> WHAT YOU NEED TO DO
Copy without pictures. Please restate each line of the listing exactly.

> DATA BELOW
= = = = =

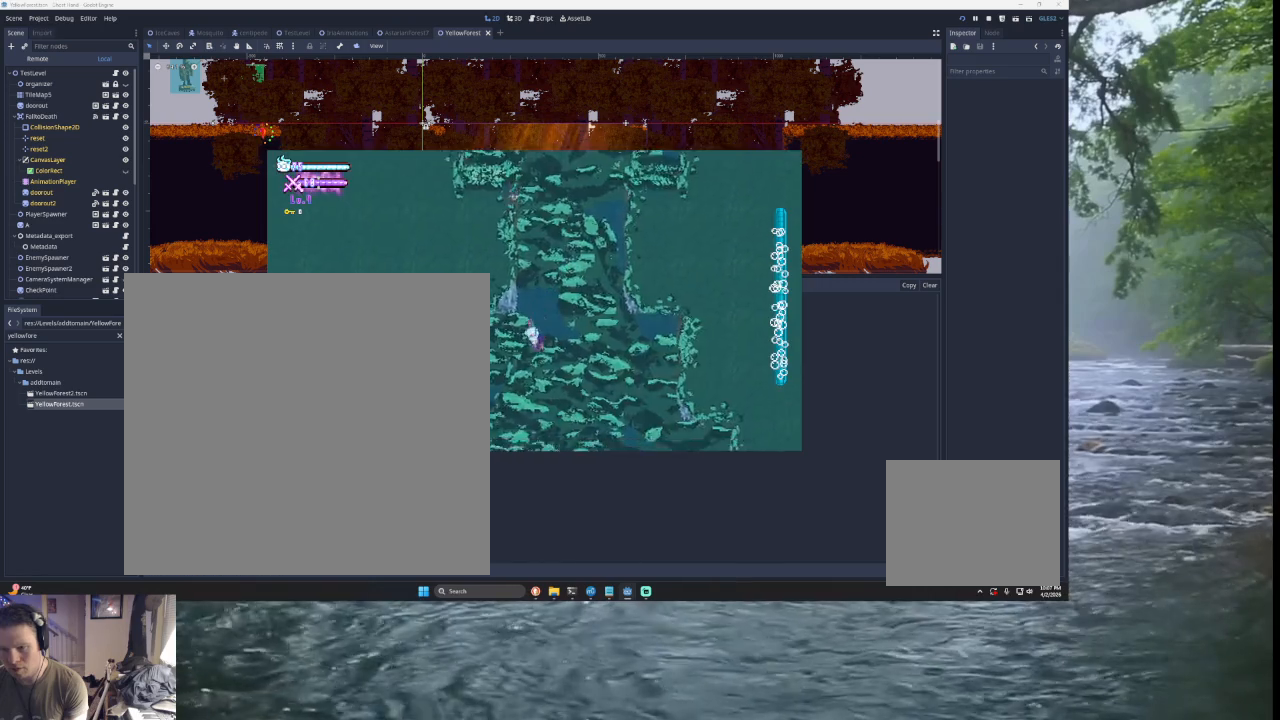
{"buttons": [], "left_stick": "left", "right_stick": "center", "events": [[367, "left_stick", "left"]]}
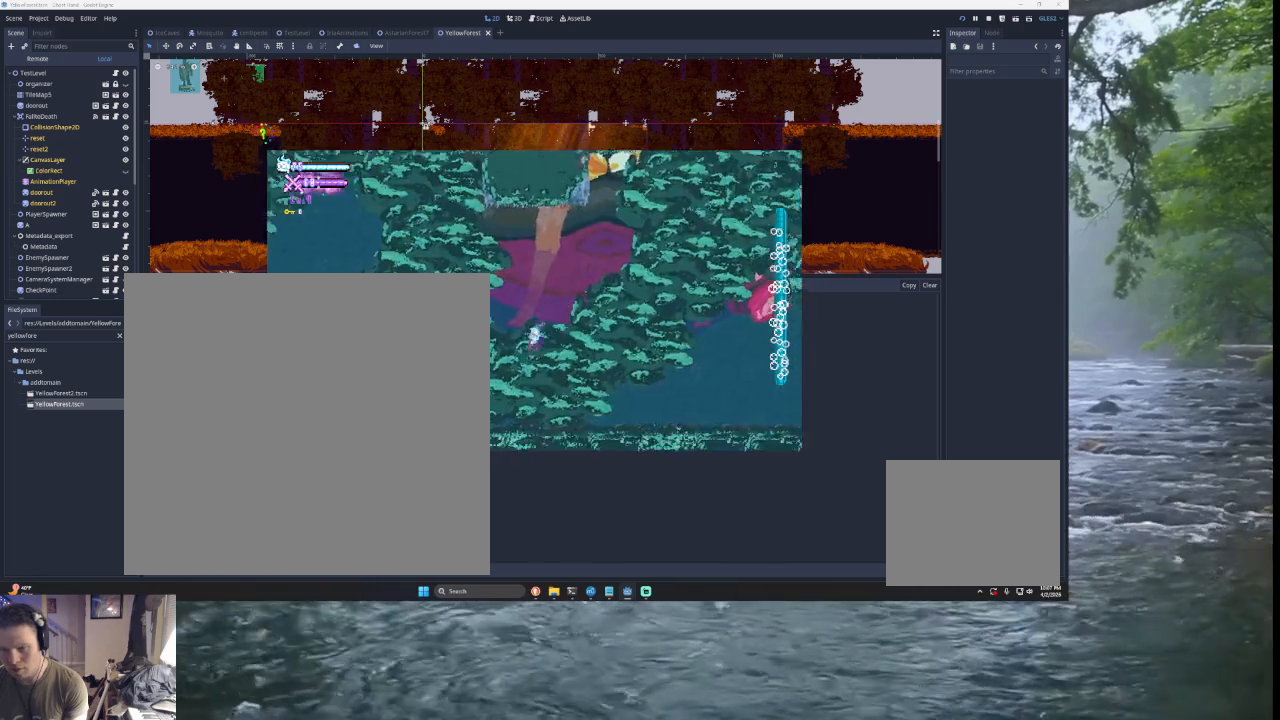
{"buttons": [], "left_stick": "right", "right_stick": "center", "events": [[100, "left_stick", "up-left"], [233, "left_stick", "up"], [367, "left_stick", "up-right"], [467, "left_stick", "right"]]}
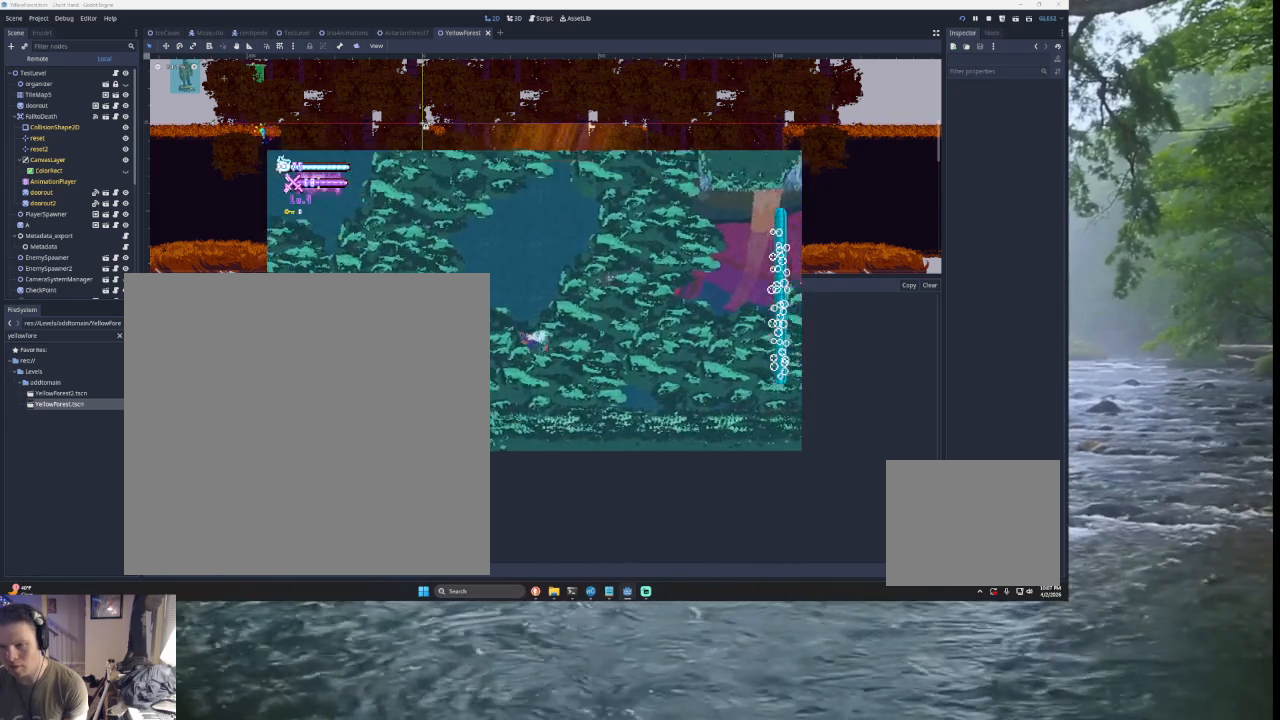
{"buttons": [], "left_stick": "right", "right_stick": "center", "events": [[33, "left_stick", "down-right"], [100, "left_stick", "down"], [267, "left_stick", "right"]]}
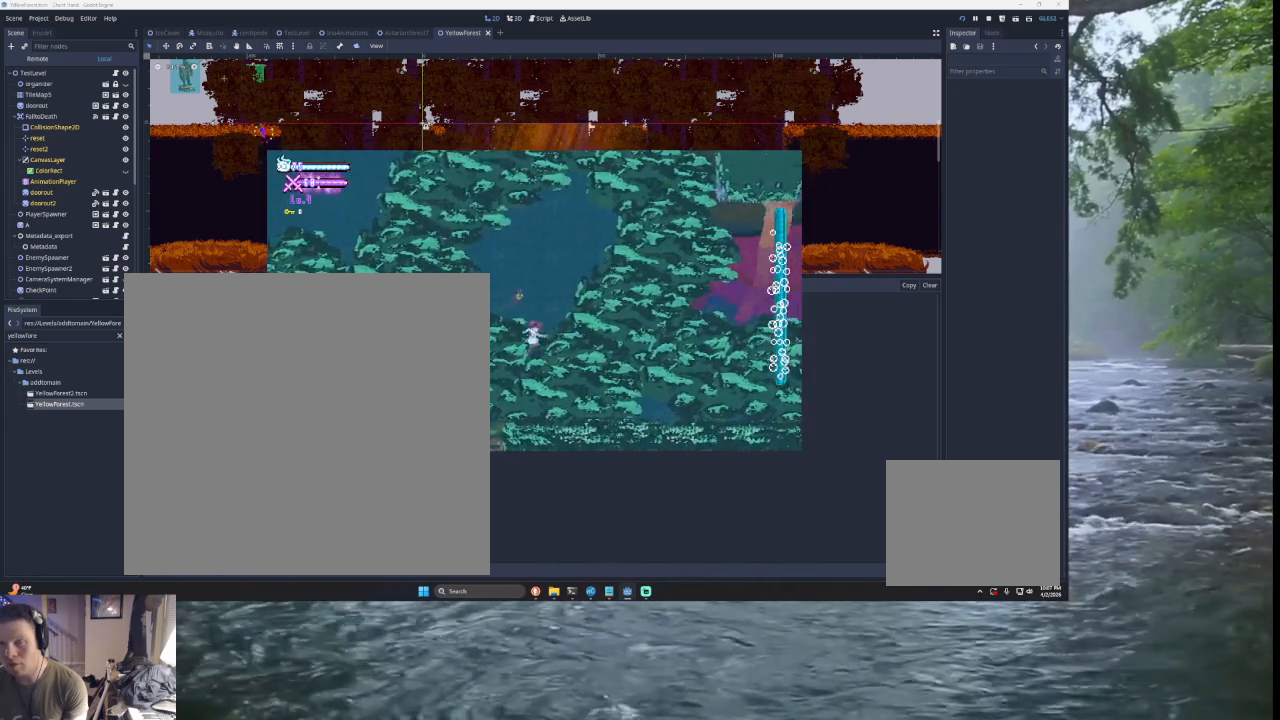
{"buttons": [], "left_stick": "left", "right_stick": "center", "events": [[167, "left_stick", "up"], [333, "left_stick", "left"]]}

= = = = =

> WRITTEN RESPONSE
{"buttons": [], "left_stick": "left", "right_stick": "center", "events": [[367, "left_stick", "left"]]}
{"buttons": [], "left_stick": "right", "right_stick": "center", "events": [[100, "left_stick", "up-left"], [233, "left_stick", "up"], [367, "left_stick", "up-right"], [467, "left_stick", "right"]]}
{"buttons": [], "left_stick": "right", "right_stick": "center", "events": [[33, "left_stick", "down-right"], [100, "left_stick", "down"], [267, "left_stick", "right"]]}
{"buttons": [], "left_stick": "left", "right_stick": "center", "events": [[167, "left_stick", "up"], [333, "left_stick", "left"]]}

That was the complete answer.